(ACTIVIDAD 1):
Responde con base en el texto sobre el ciclo escolar:
(a) ¿A partir de qué fecha se planteó la posible conclusión anticipada del ciclo escolar?
(b) ¿Quién aclaró que no existía una decisión oficial?
(c) ¿Desde cuándo arrastra rezagos profundos el sistema educativo?
(ACTIVIDAD 2):
Reescribe de forma más breve el párrafo del texto sobre el ciclo escolar que empieza con "Más allá de la confusión política", sin perder sus datos principales.
(ACTIVIDAD 3):
Continúa el texto sobre el ciclo escolar a partir de su última oración.

(TEXTO PROPORCIONADO):
..............................

Por: Zaira Rosas
zairosas.22@gmail.com
El anuncio sobre la posible conclusión anticipada del ciclo escolar en México a
partir del 5 de junio abrió una discusión que va mucho más allá del calendario
académico. La polémica comenzó cuando Mario Delgado declaró públicamente
que, en reunión con secretarios de educación de las entidades, se había acordado
adelantar el cierre escolar para proteger a niñas, niños y adolescentes de las altas
temperaturas y, además, ajustar actividades ante la realización del Mundial de
Futbol. Sin embargo, horas después, la presidenta Claudia Sheinbaum aclaró que
no existía una decisión oficial y que únicamente se trataba de una propuesta en
evaluación. Esa contradicción exhibió, una vez más, la falta de coordinación y
comunicación clara dentro del propio gobierno.
Más allá de la confusión política, el tema ha generado indignación porque toca uno
de los aspectos más sensibles para cualquier país: la educación. Reducir
semanas del ciclo escolar no es un ajuste menor ni un trámite administrativo.
Implica modificar contenidos, acelerar procesos pedagógicos y dejar incompletos
aprendizajes fundamentales. En un sistema educativo que todavía arrastra
rezagos profundos desde la pandemia, cualquier reducción del tiempo en las aulas
representa un golpe adicional para millones de estudiantes.

..............................

(DATOS PROPORCIONADOS):
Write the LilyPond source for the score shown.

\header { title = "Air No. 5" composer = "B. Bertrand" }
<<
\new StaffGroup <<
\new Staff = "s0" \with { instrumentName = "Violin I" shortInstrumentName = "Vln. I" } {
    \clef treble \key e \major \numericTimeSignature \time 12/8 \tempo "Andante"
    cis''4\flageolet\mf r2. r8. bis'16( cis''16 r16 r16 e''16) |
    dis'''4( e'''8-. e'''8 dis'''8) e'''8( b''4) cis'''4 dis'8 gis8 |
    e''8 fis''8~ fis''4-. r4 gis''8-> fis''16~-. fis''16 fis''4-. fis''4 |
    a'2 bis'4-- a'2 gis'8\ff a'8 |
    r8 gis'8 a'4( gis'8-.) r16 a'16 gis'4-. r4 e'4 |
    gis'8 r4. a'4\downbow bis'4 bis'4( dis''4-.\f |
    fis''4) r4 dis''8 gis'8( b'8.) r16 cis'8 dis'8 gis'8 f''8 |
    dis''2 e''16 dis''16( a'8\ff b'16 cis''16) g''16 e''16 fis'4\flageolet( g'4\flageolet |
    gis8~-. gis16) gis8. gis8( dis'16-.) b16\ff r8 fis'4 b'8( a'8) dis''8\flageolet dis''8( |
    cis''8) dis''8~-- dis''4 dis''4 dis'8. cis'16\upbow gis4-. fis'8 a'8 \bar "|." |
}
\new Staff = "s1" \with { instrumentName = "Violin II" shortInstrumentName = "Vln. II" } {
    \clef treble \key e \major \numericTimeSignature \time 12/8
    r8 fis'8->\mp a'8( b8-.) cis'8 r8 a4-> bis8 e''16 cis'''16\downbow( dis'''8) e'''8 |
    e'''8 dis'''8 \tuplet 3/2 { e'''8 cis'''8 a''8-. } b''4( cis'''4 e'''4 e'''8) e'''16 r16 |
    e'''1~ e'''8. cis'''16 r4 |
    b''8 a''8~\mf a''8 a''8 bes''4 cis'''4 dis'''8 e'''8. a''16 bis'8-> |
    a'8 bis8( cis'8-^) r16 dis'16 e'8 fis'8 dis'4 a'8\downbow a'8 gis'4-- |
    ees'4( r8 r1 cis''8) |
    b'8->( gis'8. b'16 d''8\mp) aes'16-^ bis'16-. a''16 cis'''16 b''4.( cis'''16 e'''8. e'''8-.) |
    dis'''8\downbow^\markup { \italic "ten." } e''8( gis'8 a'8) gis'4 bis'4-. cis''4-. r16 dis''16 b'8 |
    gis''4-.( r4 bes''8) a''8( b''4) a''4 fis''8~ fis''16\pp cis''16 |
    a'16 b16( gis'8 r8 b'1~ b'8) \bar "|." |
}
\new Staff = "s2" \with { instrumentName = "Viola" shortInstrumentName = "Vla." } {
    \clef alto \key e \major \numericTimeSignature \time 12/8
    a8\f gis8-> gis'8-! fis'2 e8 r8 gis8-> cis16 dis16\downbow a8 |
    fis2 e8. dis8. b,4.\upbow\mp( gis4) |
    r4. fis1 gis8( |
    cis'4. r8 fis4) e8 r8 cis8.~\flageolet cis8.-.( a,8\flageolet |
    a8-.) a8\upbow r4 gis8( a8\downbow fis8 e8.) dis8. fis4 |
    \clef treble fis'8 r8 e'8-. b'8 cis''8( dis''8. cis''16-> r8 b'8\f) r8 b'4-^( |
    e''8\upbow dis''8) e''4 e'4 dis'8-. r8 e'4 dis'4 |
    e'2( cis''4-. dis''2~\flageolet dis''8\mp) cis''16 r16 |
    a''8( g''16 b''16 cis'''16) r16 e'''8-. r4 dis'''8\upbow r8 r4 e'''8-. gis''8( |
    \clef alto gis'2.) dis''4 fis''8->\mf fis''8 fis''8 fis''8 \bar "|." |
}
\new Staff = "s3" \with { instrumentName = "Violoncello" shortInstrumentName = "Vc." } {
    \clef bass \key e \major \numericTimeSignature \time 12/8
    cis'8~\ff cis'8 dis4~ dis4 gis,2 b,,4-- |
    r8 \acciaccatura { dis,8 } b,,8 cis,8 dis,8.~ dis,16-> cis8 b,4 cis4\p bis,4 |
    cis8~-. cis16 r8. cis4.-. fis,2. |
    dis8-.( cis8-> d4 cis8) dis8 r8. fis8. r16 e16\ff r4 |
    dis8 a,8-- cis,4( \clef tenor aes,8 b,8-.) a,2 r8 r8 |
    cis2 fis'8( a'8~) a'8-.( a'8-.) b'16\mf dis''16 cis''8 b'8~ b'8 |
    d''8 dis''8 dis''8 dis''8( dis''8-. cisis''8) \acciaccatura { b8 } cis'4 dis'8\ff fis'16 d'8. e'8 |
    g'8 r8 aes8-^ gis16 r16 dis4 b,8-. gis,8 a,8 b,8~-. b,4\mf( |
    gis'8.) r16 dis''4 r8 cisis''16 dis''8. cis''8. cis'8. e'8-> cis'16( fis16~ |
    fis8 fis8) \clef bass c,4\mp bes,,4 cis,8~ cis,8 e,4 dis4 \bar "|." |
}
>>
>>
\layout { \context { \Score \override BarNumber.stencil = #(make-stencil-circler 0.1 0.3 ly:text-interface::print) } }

..............................

(RESPUESTA ESPERADA 1):
(a) A partir del 5 de junio.
(b) La presidenta Claudia Sheinbaum.
(c) Desde la pandemia.

(RESPUESTA ESPERADA 2):
El tema indigna porque afecta la educación, uno de los aspectos más sensibles para cualquier país. Recortar semanas del ciclo escolar no es un ajuste menor: obliga a modificar contenidos, acelerar procesos pedagógicos y deja incompletos aprendizajes fundamentales. Como el sistema educativo todavía arrastra rezagos profundos desde la pandemia, menos tiempo en las aulas supone un golpe adicional para millones de estudiantes.

(RESPUESTA ESPERADA 3):
El problema no es únicamente que se suspendan clases antes de tiempo; el
verdadero debate es qué mensaje envía esta decisión. Resulta preocupante que el
argumento del Mundial aparezca entre las razones principales para considerar el
cierre anticipado. La protección ante las olas de calor puede ser legítima y
necesaria, especialmente en estados donde las temperaturas alcanzan niveles
extremos, pero mezclar esta medida con la organización de un evento
internacional alimenta la percepción de que nuevamente las prioridades
gubernamentales están enfocadas en intereses externos antes que en el bienestar
educativo del país.
Aunado a lo anterior se hace evidente la falta de planeación pues la elección de
México como sede del Mundial se conoce desde años atrás y pareciera que recién
hay que implementar acciones logísticas que aminoren el impacto de miles de
visitantes y extranjeros que para más de una figura pública serán la prioridad de la
agenda pública.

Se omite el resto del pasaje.